____ Belge metni
Yaklaşık bir yıl sonra Nuray ve Kuyaş kendi dergilerini çıkarmak istediler ve ayrıldılar. Biraz sıkıntılı kısa bir dönem oldu, çünkü tam zamanlı iki deneyimli yazı işleri elemanı birlikte ayrılıyordu ve bir sonraki sayı için zaman kısıtlıydı. Uğur Bey onların yerine benimle aynı okulda (YTÜ) yüksek lisans yapan iki öğrenciyi, aynı zamanda bir çift olan, Burçak ve Ersin’i aldı dergiye. Derginin yeri Matbaacılar Sitesi, şehir merkezinden uzaktı; bir mimarlık dergisi için sempatik bir yer değildi. Kendi yazı işleri odamız dışındaki çalışanlarla ortak yönlerimiz olmadığından çok kaynaşamıyorduk. Ayrıca baskı haftaları fedakarlık isteyen, uzun mesai geceleri gerektiren zamanlardı. Bunlar da bir çift olarak Burçak ve Ersin’in gelmiş olmalarında etkiliydi herhalde.
O dönem mimarlık yayıncılığı alanı çok dar bir alandı, yayıncılık ile uğraşan mimarların sayıları çok azdı. Üstelik öğrenci olup da uğraşan yoktu sanırım. Okuldaki diğer öğrenciler arasında
Arredamento’da çalıştığım biliniyordu, bazen benim mimar olmayacağıma artık dergici olduğuma dair şeyler söyleniyordu ve bu da benim canımı sıkıyordu. Henüz okul sonrası ne yapacağıma nasıl bir mimar olacağıma karar verememiştim bu nedenle farklı şeyleri denemek istiyordum. Ayrıca Arredamento’da çalışmaktan da gurur duyuyordum içimden, çünkü mimarlık alanında saygı gören bir yayındı. Okuldan hocam İhsan Bilgin’le karşılaştığımızda bana dergiyle ilgili sorular soruyor, hazırladığım aktüel sayfalarının en çok okunan bölümler olduğundan önemli olduğunu söyleyerek beni desteklemeye çalışıyordu. Öğrencilerin dediklerinin yanında İhsan Bey’in tutumu gönlümü alıyor, ama acaba o da öğrenciler gibi mi düşünüyor diye şüpheleniyordum. Bir gün üst dönemlerden bir yüksek lisans öğrencisi arkadaşımıza dergiyi, benim hazırladığım bölümleri, yaptığım çevirileri gösterdiğimde
“bunlar önemli değil, önemli olan senin yazılarının yayınlanması” anlamında klişe bir şeyler söylemişti ve üzülmüştüm buna. Yayıncılık, editörlük gibi uğraşları mimarlık öğrencileri yeteri kadar önemsemiyordu henüz. Tasarım ve mimarlık medyası farklı mecralarda çok geç yaygınlaştı ve gelişti Türkiye’de, bugün önemi geç de olsa anlaşılmış durumda gibi.
________
Görevler ->
1. Arredamento metnine göre Nuray ile Kuyaş'ın yerine dergiye kimler alındı?
2. Arredamento metnindeki "Yaklaşık bir yıl sonra" diye başlayan paragrafı temel bilgileri koruyarak kısa bir madde listesine dönüştürün.
3. Arredamento metnini "Yaklaşık bir yıl" sözlerinden "olmalarında etkiliydi herhalde." sözlerine kadar hiç değiştirmeden yineleyin.
____ Veriler
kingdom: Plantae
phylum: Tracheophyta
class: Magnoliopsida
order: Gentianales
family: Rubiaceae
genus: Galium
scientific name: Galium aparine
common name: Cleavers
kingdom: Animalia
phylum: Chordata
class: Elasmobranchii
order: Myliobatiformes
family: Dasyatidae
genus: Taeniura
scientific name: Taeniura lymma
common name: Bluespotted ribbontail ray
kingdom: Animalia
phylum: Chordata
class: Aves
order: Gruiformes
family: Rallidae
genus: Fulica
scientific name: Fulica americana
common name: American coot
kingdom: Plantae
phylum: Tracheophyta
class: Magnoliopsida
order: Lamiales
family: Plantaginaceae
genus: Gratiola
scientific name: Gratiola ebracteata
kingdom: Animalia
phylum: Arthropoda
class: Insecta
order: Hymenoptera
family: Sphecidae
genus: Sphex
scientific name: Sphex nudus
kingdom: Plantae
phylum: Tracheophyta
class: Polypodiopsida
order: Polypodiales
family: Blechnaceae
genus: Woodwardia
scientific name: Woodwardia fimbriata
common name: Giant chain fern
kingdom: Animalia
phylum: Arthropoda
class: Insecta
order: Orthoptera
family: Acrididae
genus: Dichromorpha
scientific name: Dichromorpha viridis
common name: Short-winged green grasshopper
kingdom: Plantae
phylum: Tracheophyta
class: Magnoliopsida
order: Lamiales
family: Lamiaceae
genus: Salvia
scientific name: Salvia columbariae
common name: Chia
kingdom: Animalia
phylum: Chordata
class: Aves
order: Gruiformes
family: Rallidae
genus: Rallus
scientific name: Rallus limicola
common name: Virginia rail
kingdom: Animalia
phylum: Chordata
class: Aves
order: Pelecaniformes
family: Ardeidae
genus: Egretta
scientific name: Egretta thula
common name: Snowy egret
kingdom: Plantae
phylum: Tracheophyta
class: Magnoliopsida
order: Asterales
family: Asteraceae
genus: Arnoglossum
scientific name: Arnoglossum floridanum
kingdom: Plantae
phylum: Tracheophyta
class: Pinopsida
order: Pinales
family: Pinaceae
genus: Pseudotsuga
________
Alıştırma sonuçları ->
1. Yerlerine Burçak ile Ersin alındı.

2.
- Yaklaşık bir yıl sonra Nuray ile Kuyaş kendi dergilerini çıkarmak için ayrıldı.
- İki deneyimli, tam zamanlı yazı işleri elemanı birlikte gittiği ve sonraki sayı için zaman kısıtlı olduğu için kısa, sıkıntılı bir dönem yaşandı.
- Uğur Bey yerlerine, anlatıcıyla aynı okulda (YTÜ) yüksek lisans yapan ve aynı zamanda bir çift olan Burçak ile Ersin'i aldı.
- Dergi, şehir merkezinden uzaktaki Matbaacılar Sitesi'ndeydi ve bir mimarlık dergisi için sempatik bir yer değildi.
- Yazı işleri odası dışındaki çalışanlarla ortak yönler olmadığından pek kaynaşılamıyordu.
- Baskı haftaları fedakârlık ve uzun mesai geceleri gerektiriyordu.
- Bunlar, Burçak ile Ersin'in bir çift olarak gelmelerinde herhalde etkili olmuştu.

3.
Yaklaşık bir yıl sonra Nuray ve Kuyaş kendi dergilerini çıkarmak istediler ve ayrıldılar. Biraz sıkıntılı kısa bir dönem oldu, çünkü tam zamanlı iki deneyimli yazı işleri elemanı birlikte ayrılıyordu ve bir sonraki sayı için zaman kısıtlıydı. Uğur Bey onların yerine benimle aynı okulda (YTÜ) yüksek lisans yapan iki öğrenciyi, aynı zamanda bir çift olan, Burçak ve Ersin’i aldı dergiye. Derginin yeri Matbaacılar Sitesi, şehir merkezinden uzaktı; bir mimarlık dergisi için sempatik bir yer değildi. Kendi yazı işleri odamız dışındaki çalışanlarla ortak yönlerimiz olmadığından çok kaynaşamıyorduk. Ayrıca baskı haftaları fedakarlık isteyen, uzun mesai geceleri gerektiren zamanlardı. Bunlar da bir çift olarak Burçak ve Ersin’in gelmiş olmalarında etkiliydi herhalde.